Source records
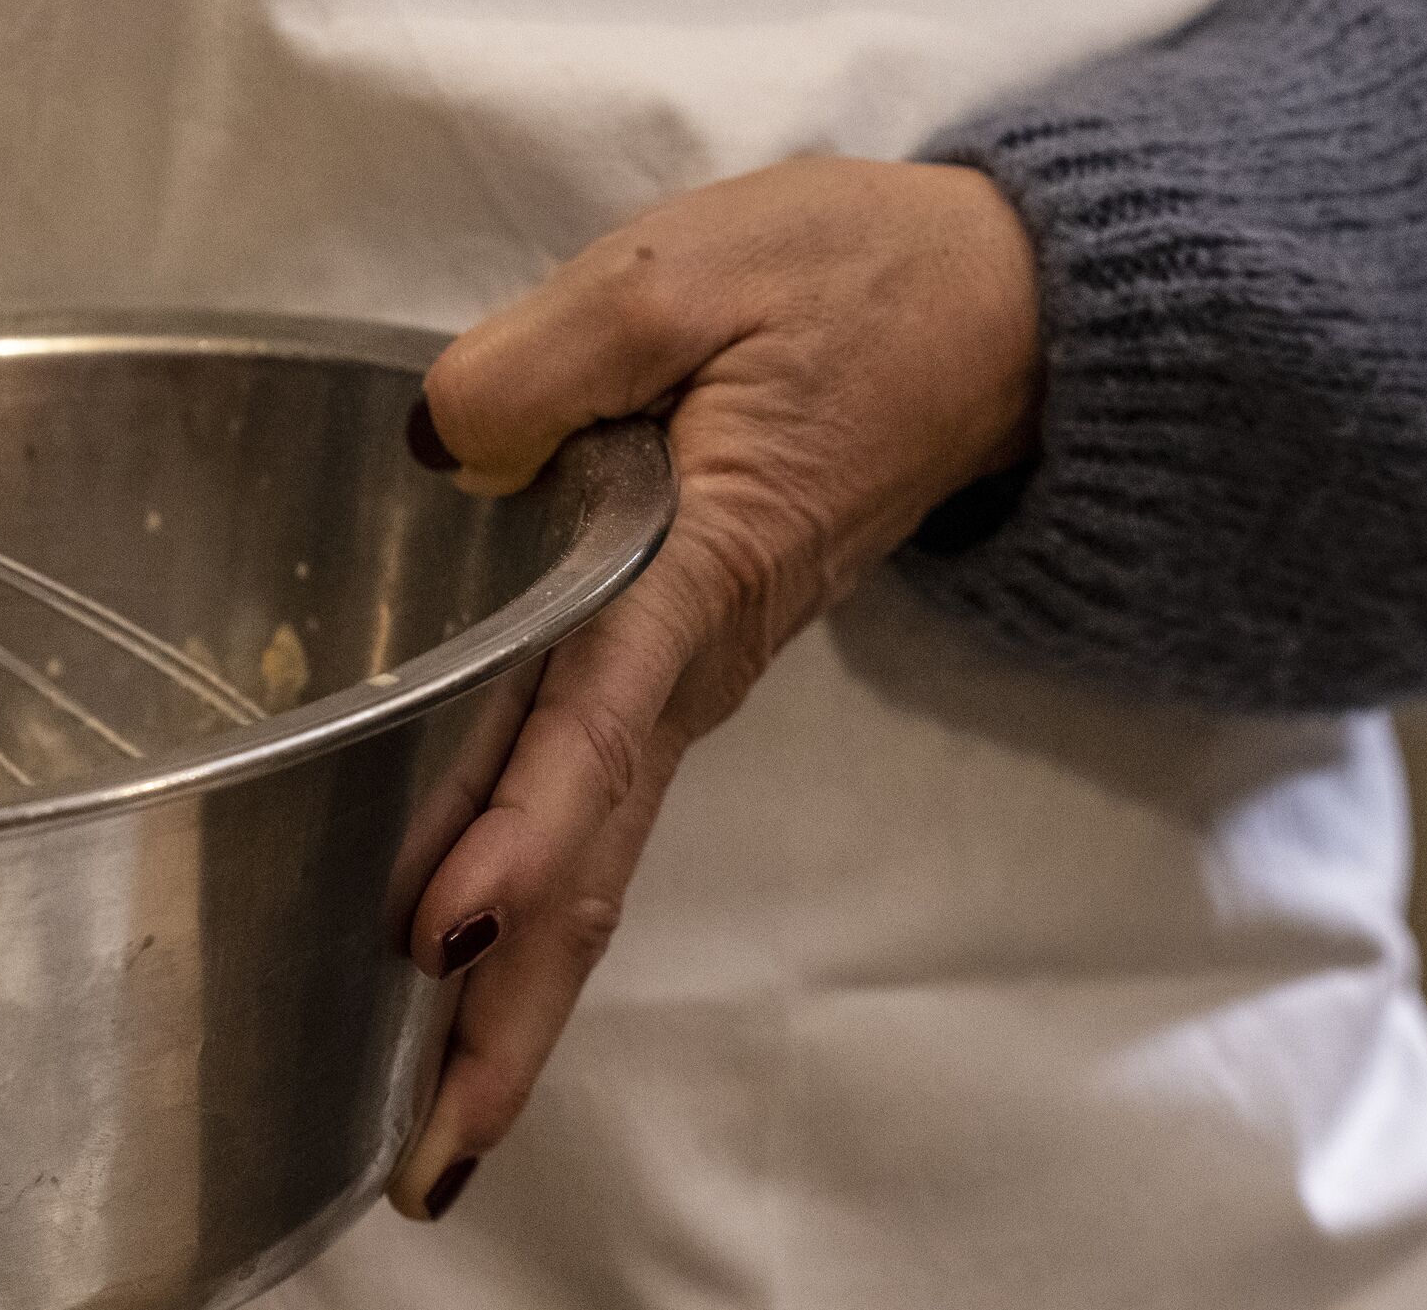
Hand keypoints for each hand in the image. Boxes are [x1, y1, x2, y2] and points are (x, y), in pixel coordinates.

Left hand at [389, 157, 1041, 1219]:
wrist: (1001, 313)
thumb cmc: (850, 282)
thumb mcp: (694, 271)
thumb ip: (553, 352)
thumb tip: (443, 440)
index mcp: (701, 561)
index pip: (594, 718)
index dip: (517, 826)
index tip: (441, 928)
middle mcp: (699, 652)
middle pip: (596, 853)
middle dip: (514, 1007)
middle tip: (425, 1155)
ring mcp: (698, 672)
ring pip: (600, 853)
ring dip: (520, 990)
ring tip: (431, 1127)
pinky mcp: (685, 660)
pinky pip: (606, 803)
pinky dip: (546, 904)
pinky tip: (478, 969)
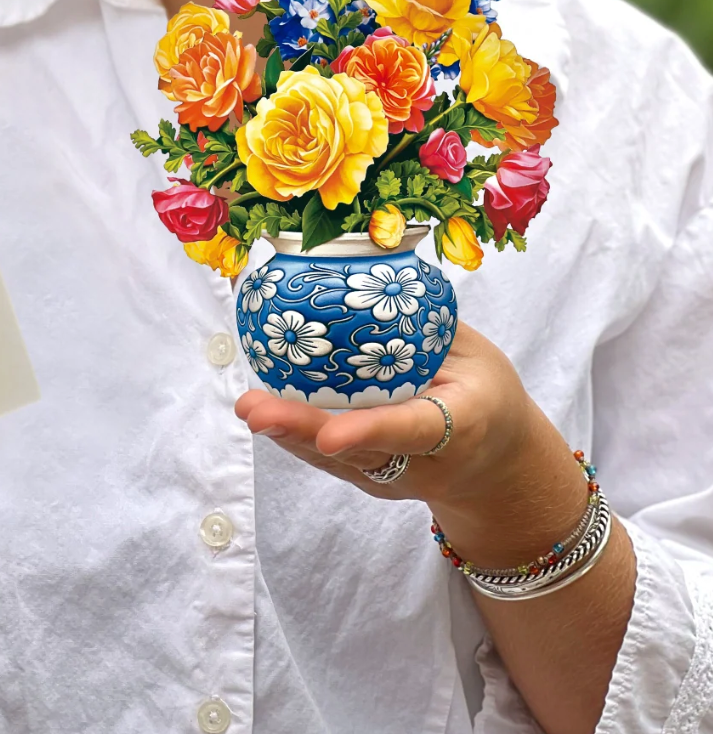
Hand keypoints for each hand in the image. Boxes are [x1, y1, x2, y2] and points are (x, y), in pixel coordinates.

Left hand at [235, 320, 588, 567]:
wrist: (501, 467)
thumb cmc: (488, 395)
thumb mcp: (477, 355)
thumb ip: (429, 325)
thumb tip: (374, 270)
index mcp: (460, 427)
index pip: (410, 429)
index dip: (368, 431)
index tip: (329, 435)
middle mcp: (425, 463)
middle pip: (359, 451)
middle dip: (303, 432)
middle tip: (255, 410)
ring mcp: (397, 479)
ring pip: (337, 460)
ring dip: (289, 434)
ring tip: (249, 407)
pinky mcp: (375, 481)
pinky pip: (333, 460)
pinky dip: (298, 436)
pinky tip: (264, 411)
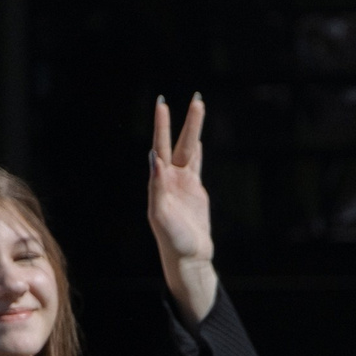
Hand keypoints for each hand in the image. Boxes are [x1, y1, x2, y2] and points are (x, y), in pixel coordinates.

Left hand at [149, 94, 218, 323]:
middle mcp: (169, 178)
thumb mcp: (161, 216)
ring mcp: (183, 184)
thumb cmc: (173, 240)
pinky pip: (196, 164)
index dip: (162, 127)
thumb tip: (155, 159)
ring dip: (194, 129)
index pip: (160, 147)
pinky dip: (196, 150)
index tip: (162, 105)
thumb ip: (157, 187)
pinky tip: (196, 139)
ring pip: (190, 150)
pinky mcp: (195, 191)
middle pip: (179, 143)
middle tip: (196, 98)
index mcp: (160, 182)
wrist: (188, 257)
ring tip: (199, 107)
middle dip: (186, 121)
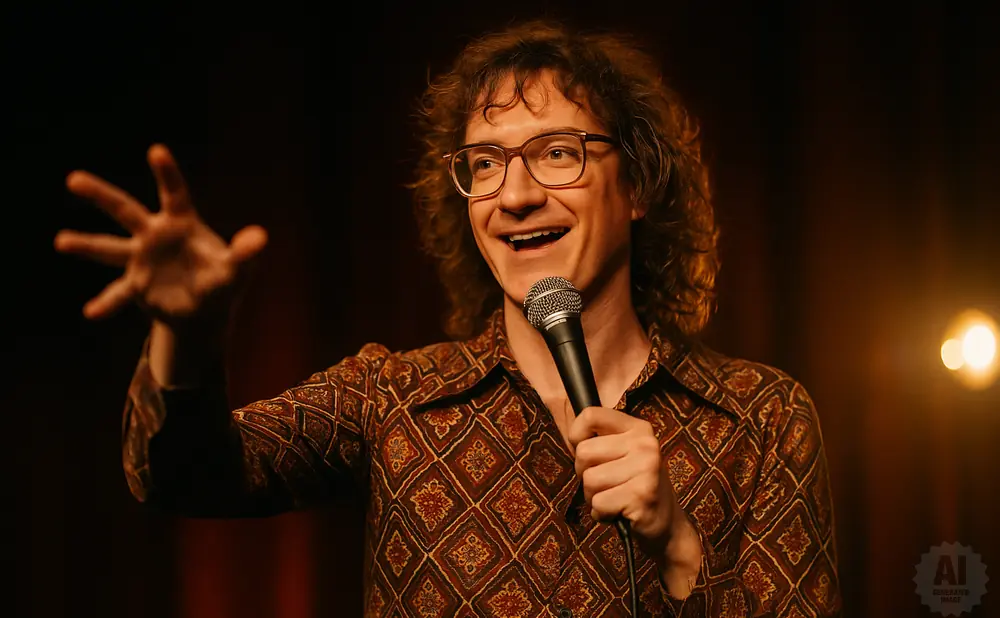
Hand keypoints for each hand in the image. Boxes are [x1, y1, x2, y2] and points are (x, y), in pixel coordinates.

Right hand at [55, 144, 267, 330]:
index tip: (156, 149)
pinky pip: (118, 294)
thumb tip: (261, 237)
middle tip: (73, 179)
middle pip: (126, 210)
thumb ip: (245, 253)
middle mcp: (155, 236)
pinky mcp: (137, 286)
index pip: (174, 193)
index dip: (167, 173)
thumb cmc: (223, 280)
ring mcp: (142, 260)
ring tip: (61, 241)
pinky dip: (106, 303)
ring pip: (109, 248)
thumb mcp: (237, 269)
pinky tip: (91, 312)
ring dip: (86, 245)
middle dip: (101, 195)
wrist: (204, 309)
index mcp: (182, 224)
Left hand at [568, 406, 686, 560]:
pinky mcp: (642, 495)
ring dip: (594, 497)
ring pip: (589, 480)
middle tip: (608, 484)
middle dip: (586, 474)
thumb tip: (566, 428)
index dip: (576, 436)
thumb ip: (597, 439)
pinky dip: (602, 514)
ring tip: (615, 498)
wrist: (666, 524)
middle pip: (583, 452)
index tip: (588, 454)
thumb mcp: (621, 455)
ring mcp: (646, 468)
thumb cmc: (634, 487)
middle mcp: (644, 444)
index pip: (590, 415)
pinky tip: (619, 512)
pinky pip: (598, 503)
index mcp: (637, 428)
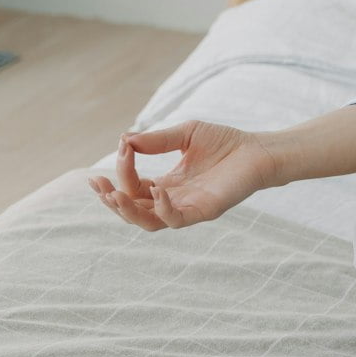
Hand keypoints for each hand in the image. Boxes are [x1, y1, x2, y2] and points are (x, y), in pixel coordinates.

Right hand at [87, 120, 280, 231]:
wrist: (258, 150)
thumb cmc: (225, 142)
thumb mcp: (185, 134)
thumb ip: (156, 140)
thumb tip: (124, 139)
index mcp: (166, 185)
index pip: (133, 186)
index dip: (123, 170)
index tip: (122, 147)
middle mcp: (173, 201)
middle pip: (133, 210)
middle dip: (112, 199)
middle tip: (97, 184)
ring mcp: (187, 208)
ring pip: (147, 222)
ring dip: (127, 211)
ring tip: (113, 195)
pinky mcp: (203, 212)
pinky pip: (175, 219)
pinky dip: (161, 208)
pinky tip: (157, 190)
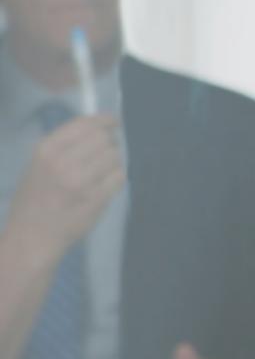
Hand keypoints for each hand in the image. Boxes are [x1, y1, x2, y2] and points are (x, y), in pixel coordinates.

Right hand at [5, 115, 123, 255]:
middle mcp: (63, 162)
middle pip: (103, 139)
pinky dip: (117, 178)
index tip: (112, 122)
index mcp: (46, 150)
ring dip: (114, 162)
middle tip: (106, 152)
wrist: (32, 237)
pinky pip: (119, 177)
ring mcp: (81, 181)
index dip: (103, 121)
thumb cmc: (34, 201)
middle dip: (109, 143)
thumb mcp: (37, 166)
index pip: (83, 124)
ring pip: (114, 156)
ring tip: (102, 172)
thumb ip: (63, 148)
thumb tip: (97, 130)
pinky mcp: (96, 199)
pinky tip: (106, 185)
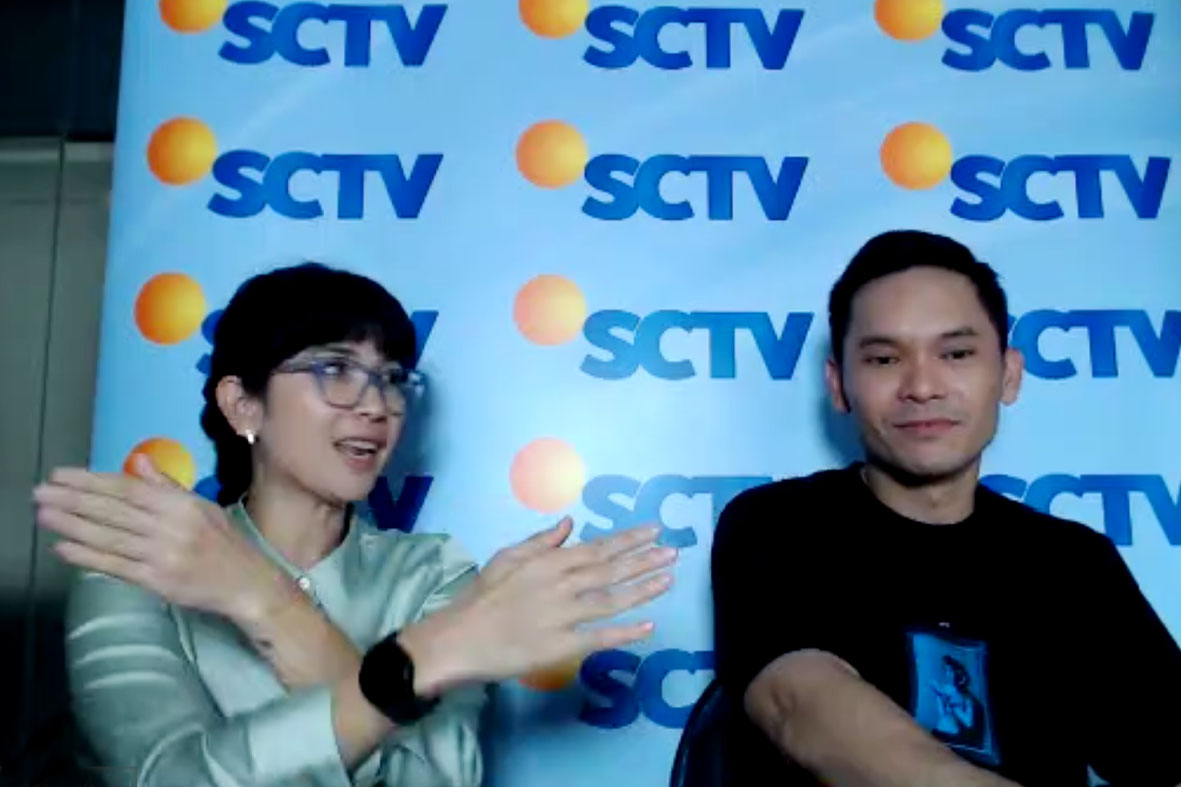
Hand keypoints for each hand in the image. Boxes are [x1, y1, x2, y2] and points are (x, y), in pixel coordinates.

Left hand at [34, 456, 290, 620]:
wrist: (247, 583)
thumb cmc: (224, 543)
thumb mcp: (201, 507)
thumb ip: (166, 486)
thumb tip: (136, 461)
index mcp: (181, 504)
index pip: (127, 488)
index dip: (91, 481)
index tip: (61, 475)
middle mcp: (170, 527)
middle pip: (112, 510)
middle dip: (72, 499)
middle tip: (40, 492)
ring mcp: (162, 555)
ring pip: (109, 537)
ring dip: (72, 526)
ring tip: (43, 515)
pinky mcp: (157, 581)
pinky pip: (115, 566)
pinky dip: (87, 557)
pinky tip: (64, 548)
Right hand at [399, 517, 676, 694]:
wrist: (460, 638)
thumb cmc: (482, 597)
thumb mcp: (508, 557)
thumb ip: (542, 541)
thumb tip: (570, 522)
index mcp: (549, 561)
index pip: (597, 547)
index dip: (628, 539)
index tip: (654, 530)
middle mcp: (561, 584)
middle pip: (610, 570)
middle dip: (644, 559)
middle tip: (673, 551)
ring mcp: (563, 616)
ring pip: (611, 599)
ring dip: (643, 589)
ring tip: (669, 578)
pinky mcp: (561, 646)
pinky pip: (599, 637)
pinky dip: (625, 632)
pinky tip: (649, 626)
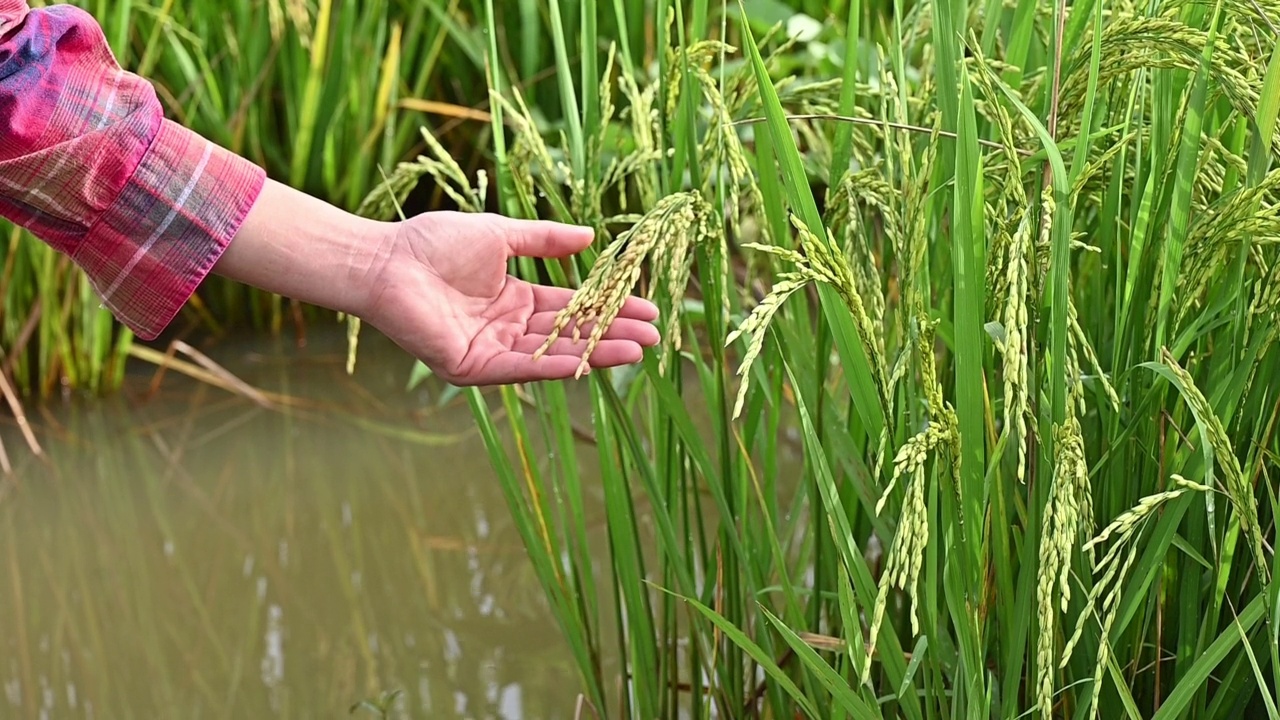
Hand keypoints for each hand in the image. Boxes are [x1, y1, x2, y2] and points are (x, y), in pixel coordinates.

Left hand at [359, 211, 659, 385]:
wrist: (385, 262)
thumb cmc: (432, 244)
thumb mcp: (501, 234)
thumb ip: (544, 240)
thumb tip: (591, 236)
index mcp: (513, 299)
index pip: (571, 308)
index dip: (608, 308)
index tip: (646, 308)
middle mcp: (507, 328)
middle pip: (570, 334)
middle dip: (612, 334)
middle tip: (654, 337)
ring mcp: (491, 350)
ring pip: (552, 353)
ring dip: (595, 352)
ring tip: (637, 350)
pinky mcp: (472, 367)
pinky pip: (520, 367)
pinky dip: (554, 365)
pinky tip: (587, 363)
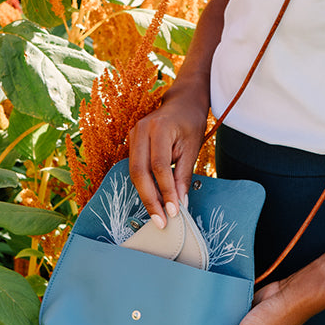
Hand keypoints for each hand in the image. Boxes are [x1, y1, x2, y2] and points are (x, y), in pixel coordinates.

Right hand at [128, 90, 207, 227]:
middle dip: (149, 199)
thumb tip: (180, 203)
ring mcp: (133, 135)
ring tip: (158, 215)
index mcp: (159, 128)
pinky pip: (134, 168)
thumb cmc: (190, 123)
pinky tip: (154, 199)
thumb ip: (184, 175)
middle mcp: (141, 130)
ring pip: (134, 172)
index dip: (165, 191)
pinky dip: (144, 186)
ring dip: (146, 195)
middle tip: (161, 221)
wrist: (182, 102)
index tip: (174, 212)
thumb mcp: (192, 147)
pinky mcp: (132, 141)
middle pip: (139, 172)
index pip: (160, 166)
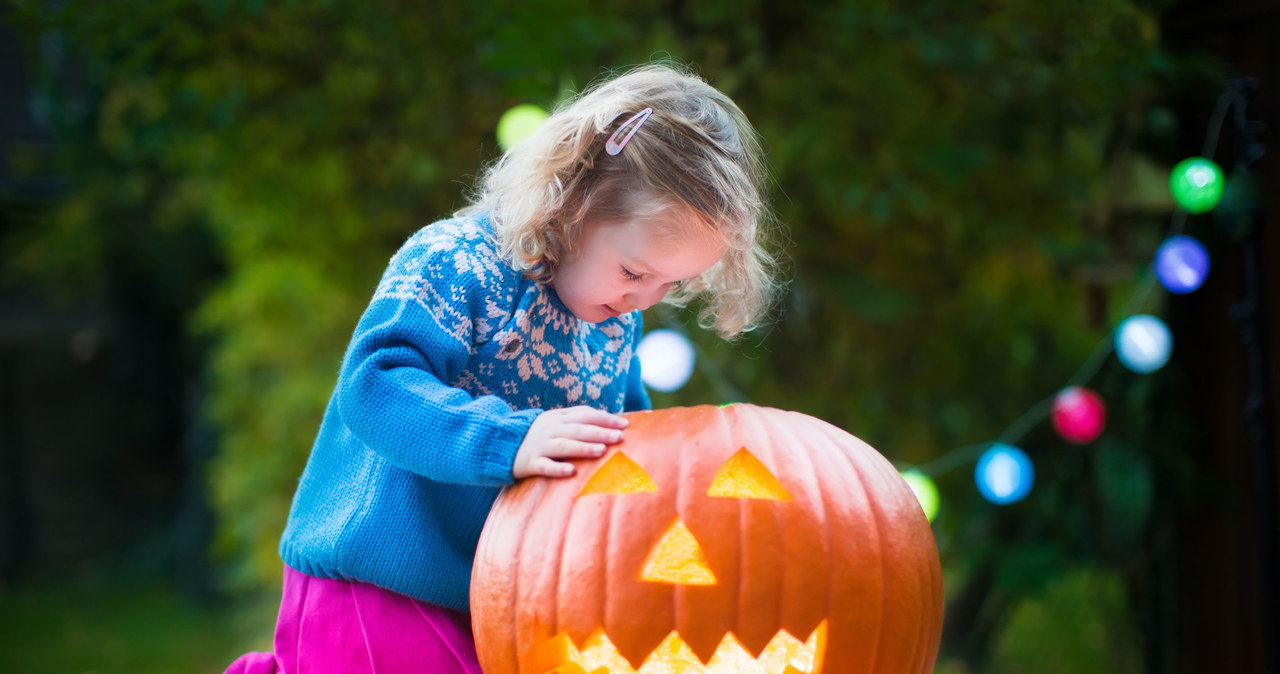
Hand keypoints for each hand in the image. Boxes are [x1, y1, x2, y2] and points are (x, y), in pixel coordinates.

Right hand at [512, 406, 628, 478]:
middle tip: (619, 437)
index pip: (585, 415)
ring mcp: (540, 446)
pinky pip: (544, 466)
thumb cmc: (539, 435)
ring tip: (601, 451)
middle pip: (578, 430)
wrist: (502, 445)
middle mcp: (550, 430)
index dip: (604, 419)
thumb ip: (579, 420)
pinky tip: (571, 471)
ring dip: (583, 448)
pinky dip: (557, 468)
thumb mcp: (556, 422)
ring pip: (563, 446)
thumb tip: (611, 421)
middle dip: (599, 433)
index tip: (624, 424)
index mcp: (558, 418)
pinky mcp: (530, 463)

● **ASSIGNED TASK**:
Only one stretch of the entries above is needed: the lines from the one containing "index pip: (594, 718)" through the one containing "ring dip: (289, 434)". Copy it exactly, without the pictures.

● **COMPLETED EXERCISE**:
index pip: (594, 718)
index dip: (517, 826)
index tip: (441, 928)
middle mcp: (699, 652)
middle pip: (596, 853)
middle dip: (514, 1007)
middle tip: (425, 1155)
ring mcp: (698, 672)
ring pip: (600, 853)
ring dip: (520, 990)
ring tip: (431, 1127)
pinky mcp: (685, 660)
pinky pip: (606, 803)
pinky dip: (546, 904)
pinky tip: (478, 969)
Hand keypoints for each hand in the image. Boxes are [x1, y1, x2, y2] and points are (x, y), in pixel coordinates.

Left hand at [235, 320, 588, 567]:
wrist: (501, 467)
thumb cmc: (488, 395)
thumb mcp: (477, 355)
thumb ip: (429, 325)
thumb tip: (374, 270)
index mcp: (460, 427)
index pip: (410, 429)
index dip: (368, 431)
index tip: (329, 435)
middle mcp: (425, 463)
middle pip: (359, 451)
middle dip: (303, 432)
middle tip: (255, 410)
ring mcp: (397, 479)
ring pip: (337, 460)
ring dip: (289, 434)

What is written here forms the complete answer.